### Supplied text
>>>

This document shows an analysis of MB1 pilot data for purposes of procedural and analytic decision-making. It includes analysis of demographics and looking times, as well as condition differences.

Please forgive errors, omissions, lack of clearly labeled axes, etc. This document was produced quickly to provide an initial guide for decision-making.

Data formatting: Data upload script plus templates are here. They are designed to make merging demographic data easy. Please take a look.

Exclusion criteria: Are listed in the manuscript:

Participants must be: - monolingual (>90%) - full term (37+ weeks) - looking on at least one pair of test trials (a matched IDS/ADS pair)

Trials must be: - longer than 2s (to allow viewing of the stimulus)

The goal of this document is to provide a fully implemented draft of the analysis, conforming to the details of the specification in the manuscript. We will pre-register this document along with the manuscript, but the manuscript is definitive. For example, some aspects of the analysis were not possible using the pilot data and have not been implemented here. We expect there to be some minor but significant changes to the analysis once we have data from the full study (for example, inclusion of item effects).

1 Analytic Preliminaries

options(dplyr.width = Inf)
knitr::opts_chunk$set(message = FALSE, warning = FALSE, cache = FALSE)
library(tidyverse)

## Warning: package 'ggplot2' was built under R version 3.3.2

library(knitr)
library(langcog)
library(metafor)
library(lme4)

theme_set(theme_bw())

Loading data that were initially parsed in munge_pilot_data.Rmd. Add language predictor by hand (this will of course be added programmatically in the final dataset, from the labs sheet).

d <- suppressWarnings(read_csv("processed_data/pilot_data.csv", col_types = cols()))

# add NAE by hand for now
d$language <- "NAE"
d$language[d$lab %in% c("brookes","plymouth","lpp-paris")] <- "non-NAE"
d$language <- factor(d$language, levels = c("NAE","non-NAE"))

How many participants in each group?

d %>%
  group_by(lab, age_days, subid) %>%
  distinct %>%
  group_by(lab) %>%
  summarise(n = n(), 
            age_months = mean(age_days, na.rm=TRUE)/30.3) %>%
  kable(digits = 1)

<<<

### Problem details
Using the MB1 pilot analysis, answer these:
(a) How long must a trial be to count?
(b) Which labs are set to "non-NAE"?
(c) In which file were the data first parsed?
You won't need the records for this.

### Source material
>>>

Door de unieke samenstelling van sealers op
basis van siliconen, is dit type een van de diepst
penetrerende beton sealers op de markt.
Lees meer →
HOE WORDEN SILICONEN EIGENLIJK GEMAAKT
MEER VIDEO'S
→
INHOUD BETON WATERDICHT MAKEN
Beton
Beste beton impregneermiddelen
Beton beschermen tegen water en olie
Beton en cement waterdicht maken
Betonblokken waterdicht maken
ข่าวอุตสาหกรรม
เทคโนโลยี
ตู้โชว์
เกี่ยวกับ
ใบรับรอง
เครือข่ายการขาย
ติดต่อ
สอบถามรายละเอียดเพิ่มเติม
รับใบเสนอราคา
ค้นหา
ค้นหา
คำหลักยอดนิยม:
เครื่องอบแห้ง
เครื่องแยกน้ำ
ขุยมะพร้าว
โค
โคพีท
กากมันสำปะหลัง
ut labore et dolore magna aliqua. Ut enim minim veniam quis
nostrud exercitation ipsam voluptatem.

<<<
>>>

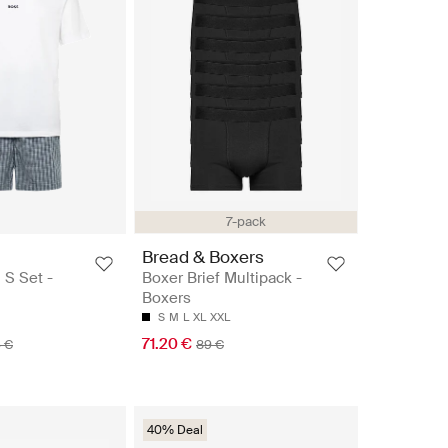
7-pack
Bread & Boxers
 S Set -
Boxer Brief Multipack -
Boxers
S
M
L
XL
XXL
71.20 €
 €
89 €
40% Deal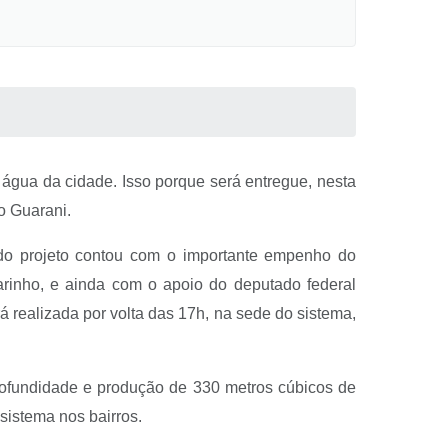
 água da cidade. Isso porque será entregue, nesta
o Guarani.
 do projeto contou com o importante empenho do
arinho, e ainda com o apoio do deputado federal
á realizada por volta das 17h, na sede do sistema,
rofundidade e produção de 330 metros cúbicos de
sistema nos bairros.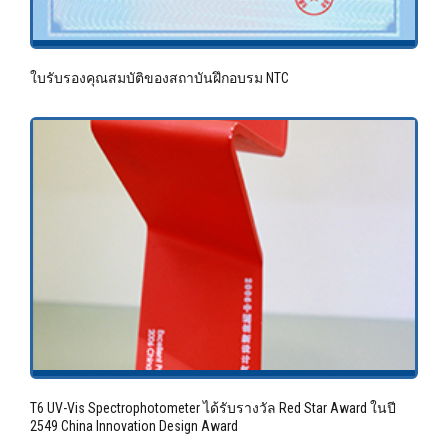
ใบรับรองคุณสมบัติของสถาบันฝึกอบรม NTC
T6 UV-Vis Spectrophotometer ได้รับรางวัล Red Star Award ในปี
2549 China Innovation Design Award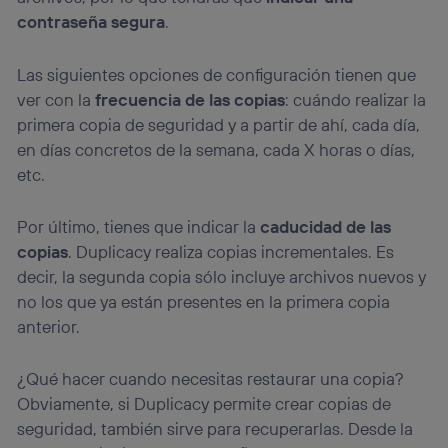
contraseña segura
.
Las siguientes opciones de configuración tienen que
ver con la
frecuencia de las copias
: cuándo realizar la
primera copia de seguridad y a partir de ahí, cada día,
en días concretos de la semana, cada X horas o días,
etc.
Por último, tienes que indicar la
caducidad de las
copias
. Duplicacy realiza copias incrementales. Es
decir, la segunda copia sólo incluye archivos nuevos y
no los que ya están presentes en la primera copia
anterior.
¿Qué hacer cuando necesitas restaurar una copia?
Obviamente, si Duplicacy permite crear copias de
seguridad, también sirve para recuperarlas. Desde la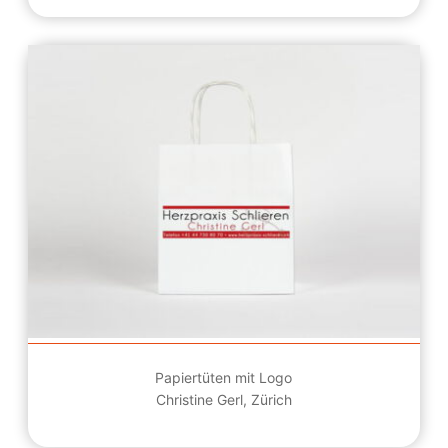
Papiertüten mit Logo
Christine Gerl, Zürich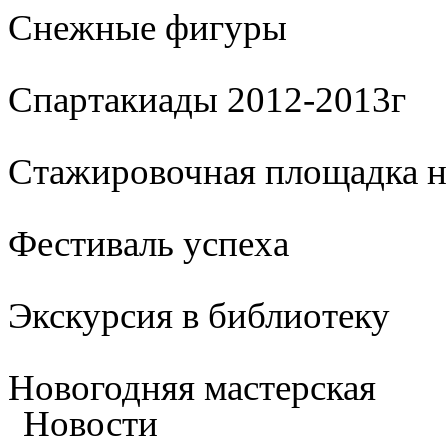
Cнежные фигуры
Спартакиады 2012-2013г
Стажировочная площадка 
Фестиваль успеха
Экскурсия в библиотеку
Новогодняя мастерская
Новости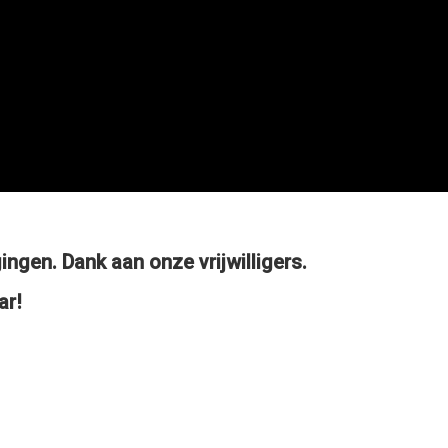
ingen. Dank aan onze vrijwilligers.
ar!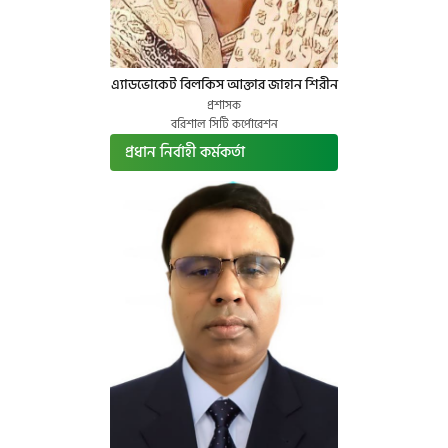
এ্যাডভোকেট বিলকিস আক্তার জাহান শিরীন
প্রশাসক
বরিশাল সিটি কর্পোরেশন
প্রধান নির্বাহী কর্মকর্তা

<<<

### Solution to this exercise
(a) Longer than 2s.
(b) brookes, plymouth and lpp-paris.
(c) munge_pilot_data.Rmd.